Instructions for the task
State how many lines in the records contain the string "travelPaccakages", with case taken into account. Give only the number.

+ + +

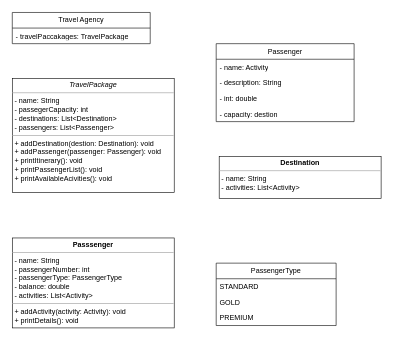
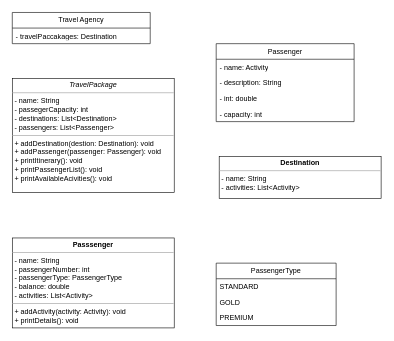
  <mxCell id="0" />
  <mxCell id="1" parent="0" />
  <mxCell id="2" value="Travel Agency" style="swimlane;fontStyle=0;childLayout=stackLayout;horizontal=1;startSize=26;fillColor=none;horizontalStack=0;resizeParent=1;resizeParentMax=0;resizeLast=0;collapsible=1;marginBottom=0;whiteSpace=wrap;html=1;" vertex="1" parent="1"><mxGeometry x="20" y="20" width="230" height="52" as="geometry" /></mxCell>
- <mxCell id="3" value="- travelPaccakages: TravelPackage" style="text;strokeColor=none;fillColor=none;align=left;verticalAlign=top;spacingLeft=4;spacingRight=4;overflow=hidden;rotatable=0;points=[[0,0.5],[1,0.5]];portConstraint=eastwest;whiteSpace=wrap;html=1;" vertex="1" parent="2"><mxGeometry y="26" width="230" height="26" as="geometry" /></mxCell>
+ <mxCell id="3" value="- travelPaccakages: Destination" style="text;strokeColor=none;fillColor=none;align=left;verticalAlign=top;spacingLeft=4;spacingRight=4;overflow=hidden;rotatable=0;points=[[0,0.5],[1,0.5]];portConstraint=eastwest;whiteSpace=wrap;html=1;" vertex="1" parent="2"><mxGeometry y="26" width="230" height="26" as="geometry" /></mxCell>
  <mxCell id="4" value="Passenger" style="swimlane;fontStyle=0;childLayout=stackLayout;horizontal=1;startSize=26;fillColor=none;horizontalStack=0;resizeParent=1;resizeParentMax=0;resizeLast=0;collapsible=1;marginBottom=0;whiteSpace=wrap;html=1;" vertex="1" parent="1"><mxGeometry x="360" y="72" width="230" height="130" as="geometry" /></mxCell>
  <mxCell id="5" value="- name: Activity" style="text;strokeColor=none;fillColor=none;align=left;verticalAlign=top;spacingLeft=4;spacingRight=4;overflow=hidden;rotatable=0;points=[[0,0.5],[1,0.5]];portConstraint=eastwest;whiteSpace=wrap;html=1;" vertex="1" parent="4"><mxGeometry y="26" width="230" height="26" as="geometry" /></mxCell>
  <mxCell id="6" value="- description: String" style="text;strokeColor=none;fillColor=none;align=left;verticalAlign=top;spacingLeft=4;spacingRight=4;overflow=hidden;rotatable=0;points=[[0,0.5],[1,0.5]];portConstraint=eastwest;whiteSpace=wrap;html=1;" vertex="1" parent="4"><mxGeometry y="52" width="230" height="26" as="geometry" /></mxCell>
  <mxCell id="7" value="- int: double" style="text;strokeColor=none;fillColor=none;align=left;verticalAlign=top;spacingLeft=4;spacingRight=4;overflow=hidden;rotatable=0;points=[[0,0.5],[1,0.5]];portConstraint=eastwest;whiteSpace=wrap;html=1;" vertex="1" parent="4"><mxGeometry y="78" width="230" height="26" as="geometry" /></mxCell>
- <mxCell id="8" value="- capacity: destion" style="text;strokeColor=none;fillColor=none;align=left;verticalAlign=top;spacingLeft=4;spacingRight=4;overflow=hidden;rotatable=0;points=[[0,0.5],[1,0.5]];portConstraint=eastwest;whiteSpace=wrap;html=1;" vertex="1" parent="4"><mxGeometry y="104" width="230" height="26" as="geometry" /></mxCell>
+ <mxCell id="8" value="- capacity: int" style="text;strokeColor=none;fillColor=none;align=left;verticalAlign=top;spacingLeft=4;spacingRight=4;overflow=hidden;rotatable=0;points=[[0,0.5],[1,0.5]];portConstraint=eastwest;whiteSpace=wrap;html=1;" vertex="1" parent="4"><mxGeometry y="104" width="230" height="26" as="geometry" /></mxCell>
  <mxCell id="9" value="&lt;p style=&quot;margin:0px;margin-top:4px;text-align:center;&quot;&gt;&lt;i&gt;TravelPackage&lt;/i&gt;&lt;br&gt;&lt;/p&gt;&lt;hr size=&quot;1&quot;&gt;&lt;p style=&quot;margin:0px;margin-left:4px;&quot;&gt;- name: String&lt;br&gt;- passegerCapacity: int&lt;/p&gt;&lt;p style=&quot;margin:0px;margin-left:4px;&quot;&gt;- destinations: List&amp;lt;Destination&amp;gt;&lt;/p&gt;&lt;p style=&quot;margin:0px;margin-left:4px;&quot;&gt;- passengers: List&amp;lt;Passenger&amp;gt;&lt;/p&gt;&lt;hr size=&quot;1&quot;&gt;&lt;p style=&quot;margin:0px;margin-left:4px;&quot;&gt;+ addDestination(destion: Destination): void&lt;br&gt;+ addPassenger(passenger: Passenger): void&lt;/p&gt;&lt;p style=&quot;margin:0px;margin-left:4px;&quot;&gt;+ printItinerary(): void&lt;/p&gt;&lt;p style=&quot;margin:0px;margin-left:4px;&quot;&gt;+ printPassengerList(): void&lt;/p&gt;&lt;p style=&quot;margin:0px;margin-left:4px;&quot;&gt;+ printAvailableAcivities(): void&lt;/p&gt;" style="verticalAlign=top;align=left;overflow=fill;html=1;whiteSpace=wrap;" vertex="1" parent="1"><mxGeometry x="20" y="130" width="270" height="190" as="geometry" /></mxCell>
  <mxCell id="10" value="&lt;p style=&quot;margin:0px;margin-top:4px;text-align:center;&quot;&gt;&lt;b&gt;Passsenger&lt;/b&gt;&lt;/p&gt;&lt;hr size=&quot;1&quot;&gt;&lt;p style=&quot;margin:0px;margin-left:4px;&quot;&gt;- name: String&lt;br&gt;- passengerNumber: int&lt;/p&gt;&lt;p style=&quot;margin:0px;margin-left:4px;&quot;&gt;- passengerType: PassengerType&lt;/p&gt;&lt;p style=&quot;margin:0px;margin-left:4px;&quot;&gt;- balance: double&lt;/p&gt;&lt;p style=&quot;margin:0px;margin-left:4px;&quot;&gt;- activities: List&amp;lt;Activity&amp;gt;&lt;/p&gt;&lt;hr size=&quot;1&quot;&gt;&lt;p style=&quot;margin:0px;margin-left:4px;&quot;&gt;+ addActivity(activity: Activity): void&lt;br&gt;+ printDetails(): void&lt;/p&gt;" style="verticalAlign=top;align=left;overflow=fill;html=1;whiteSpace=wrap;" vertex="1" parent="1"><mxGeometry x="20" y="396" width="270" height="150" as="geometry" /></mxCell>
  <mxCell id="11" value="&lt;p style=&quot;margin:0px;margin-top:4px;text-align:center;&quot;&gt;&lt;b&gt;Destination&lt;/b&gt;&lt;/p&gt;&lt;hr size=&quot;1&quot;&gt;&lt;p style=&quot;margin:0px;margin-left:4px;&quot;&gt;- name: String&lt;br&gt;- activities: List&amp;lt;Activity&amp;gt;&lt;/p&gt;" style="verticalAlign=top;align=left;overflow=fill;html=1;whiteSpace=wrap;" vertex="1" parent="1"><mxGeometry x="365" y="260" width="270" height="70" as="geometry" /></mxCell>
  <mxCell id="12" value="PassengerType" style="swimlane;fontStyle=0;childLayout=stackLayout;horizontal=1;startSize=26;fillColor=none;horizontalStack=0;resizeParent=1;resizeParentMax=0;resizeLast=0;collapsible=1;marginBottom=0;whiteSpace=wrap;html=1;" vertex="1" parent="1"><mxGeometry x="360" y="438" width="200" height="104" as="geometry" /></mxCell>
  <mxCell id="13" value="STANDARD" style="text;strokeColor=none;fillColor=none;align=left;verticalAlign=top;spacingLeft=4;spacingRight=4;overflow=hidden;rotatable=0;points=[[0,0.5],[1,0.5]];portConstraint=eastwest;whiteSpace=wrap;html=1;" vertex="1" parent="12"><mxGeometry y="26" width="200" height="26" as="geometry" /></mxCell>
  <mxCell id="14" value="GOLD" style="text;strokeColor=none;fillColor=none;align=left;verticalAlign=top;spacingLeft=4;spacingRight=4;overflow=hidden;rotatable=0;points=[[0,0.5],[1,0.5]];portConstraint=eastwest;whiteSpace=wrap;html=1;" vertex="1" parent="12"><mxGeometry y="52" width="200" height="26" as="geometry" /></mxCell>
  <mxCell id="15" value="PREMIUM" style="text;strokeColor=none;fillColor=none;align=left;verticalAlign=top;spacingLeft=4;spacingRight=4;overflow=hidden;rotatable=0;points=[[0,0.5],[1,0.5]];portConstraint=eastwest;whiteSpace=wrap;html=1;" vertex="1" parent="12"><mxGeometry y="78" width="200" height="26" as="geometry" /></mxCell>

+ + +

Result below
2